Fan is the most senior Chinese military leader to come to Washington since President Xi Jinping assumed top leadership in late 2012.
On Friday, Fan will meet US veterans who fought in the War of Resistance against Japan (1937-45) and their families. He is scheduled to join US Army General Ray Odierno to sign a US-China Army-to-Army Dialogue Mechanism at the National Defense University. Fan is also expected to meet US leaders at the White House.
Fan, along with high-level officers of the PLA, started the US trip on Monday, with visits to a Boeing factory in Seattle, the aircraft carrier USS Ronald Reagan in San Diego and the Army base at Fort Hood, Texas, before heading to Washington.
The high-level meeting has drawn special attention because it comes just two weeks after Carter publicly criticized China for its construction work on reefs and islets in the South China Sea. China has described the work as totally within its sovereign rights, while US officials accused China of being provocative and changing the status quo in the region.
Cheng Li, director of the John L. Thornton China Center of the Brookings Institution, believes that Fan's visit during such a critical time shows the importance both sides place on the relationship.
He said leaders of the two nations have repeatedly emphasized that military-to-military exchange and cooperation is an important part of the overall bilateral relationship.
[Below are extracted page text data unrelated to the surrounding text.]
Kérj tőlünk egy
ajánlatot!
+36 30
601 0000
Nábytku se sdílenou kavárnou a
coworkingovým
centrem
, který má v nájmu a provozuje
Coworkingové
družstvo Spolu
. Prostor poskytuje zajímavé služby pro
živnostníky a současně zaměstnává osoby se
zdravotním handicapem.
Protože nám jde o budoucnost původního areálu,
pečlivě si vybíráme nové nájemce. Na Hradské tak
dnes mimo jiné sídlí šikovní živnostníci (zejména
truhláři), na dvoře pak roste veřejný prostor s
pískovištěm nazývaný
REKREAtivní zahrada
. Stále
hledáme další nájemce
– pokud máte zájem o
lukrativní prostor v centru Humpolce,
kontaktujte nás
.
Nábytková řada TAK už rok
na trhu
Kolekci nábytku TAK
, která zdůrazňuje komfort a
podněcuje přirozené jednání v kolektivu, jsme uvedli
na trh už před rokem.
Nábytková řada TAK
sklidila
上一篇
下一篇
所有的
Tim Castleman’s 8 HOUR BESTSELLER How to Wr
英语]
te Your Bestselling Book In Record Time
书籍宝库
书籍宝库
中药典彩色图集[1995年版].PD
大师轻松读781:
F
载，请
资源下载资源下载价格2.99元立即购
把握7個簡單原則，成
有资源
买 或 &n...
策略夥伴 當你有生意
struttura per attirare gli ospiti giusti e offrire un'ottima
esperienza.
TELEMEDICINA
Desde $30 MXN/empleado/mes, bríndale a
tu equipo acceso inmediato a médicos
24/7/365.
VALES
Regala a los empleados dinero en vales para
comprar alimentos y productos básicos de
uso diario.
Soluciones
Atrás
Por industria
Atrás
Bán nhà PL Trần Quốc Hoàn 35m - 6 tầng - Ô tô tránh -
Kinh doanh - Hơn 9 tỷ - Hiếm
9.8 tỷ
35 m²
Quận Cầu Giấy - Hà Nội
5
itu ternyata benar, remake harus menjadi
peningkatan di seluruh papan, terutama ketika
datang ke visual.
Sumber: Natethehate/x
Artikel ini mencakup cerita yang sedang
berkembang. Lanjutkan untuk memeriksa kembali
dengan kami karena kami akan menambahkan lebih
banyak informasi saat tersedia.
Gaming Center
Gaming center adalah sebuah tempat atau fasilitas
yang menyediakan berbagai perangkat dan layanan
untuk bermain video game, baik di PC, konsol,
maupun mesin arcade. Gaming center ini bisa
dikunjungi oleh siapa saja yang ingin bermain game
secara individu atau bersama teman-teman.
"There is nothing more important than this on the strategic level," Li said.
He described Fan's visit as demonstration of the fact that government leaders in both nations want to put the China-US relationship back on track, to push the relationship in the right direction and be active in dealing with differences.
Shi Yinhong, director of the Center of US Studies at China's Renmin University, said as the atmosphere between Beijing and Washington is "not so good" at the moment, it is expected the two sides will stick to their position on the South China Sea in Thursday's meeting.
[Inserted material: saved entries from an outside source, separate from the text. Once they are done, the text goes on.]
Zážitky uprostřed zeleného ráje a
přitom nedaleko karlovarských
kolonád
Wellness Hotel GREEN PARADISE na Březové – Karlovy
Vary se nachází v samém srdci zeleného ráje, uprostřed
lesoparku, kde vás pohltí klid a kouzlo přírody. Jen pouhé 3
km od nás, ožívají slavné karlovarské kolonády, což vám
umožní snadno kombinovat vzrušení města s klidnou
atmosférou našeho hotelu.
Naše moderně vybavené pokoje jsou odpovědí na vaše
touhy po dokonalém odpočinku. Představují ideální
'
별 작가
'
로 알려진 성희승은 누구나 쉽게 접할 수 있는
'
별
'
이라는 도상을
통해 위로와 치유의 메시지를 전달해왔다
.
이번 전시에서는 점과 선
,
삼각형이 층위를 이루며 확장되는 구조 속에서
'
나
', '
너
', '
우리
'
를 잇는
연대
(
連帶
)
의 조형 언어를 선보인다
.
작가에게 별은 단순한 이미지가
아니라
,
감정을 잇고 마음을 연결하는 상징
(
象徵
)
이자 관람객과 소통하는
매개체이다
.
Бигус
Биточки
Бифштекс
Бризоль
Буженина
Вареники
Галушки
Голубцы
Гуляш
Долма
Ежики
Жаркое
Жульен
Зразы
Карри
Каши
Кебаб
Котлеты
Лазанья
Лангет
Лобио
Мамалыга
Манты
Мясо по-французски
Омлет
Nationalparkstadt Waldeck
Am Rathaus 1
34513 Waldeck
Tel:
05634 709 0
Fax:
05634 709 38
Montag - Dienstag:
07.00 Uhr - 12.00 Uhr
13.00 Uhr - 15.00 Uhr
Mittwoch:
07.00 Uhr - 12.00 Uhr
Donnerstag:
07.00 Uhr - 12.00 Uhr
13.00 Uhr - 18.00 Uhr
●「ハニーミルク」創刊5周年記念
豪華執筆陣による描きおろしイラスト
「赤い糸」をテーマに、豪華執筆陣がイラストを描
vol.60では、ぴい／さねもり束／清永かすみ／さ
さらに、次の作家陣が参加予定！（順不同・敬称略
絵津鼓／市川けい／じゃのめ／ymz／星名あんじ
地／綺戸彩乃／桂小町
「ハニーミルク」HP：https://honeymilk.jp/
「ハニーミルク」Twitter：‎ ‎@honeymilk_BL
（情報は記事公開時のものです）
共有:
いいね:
"There is little possibility for them to make any tangible concession, but both sides are willing to control the situation, including avoiding collision of military planes and ships," Shi said.
He said the visit will also help build up a favorable environment for the seventh round of the China-US Strategic and Economic Dialogue scheduled to be held in Washington later this month and President Xi's visit to the US in the fall.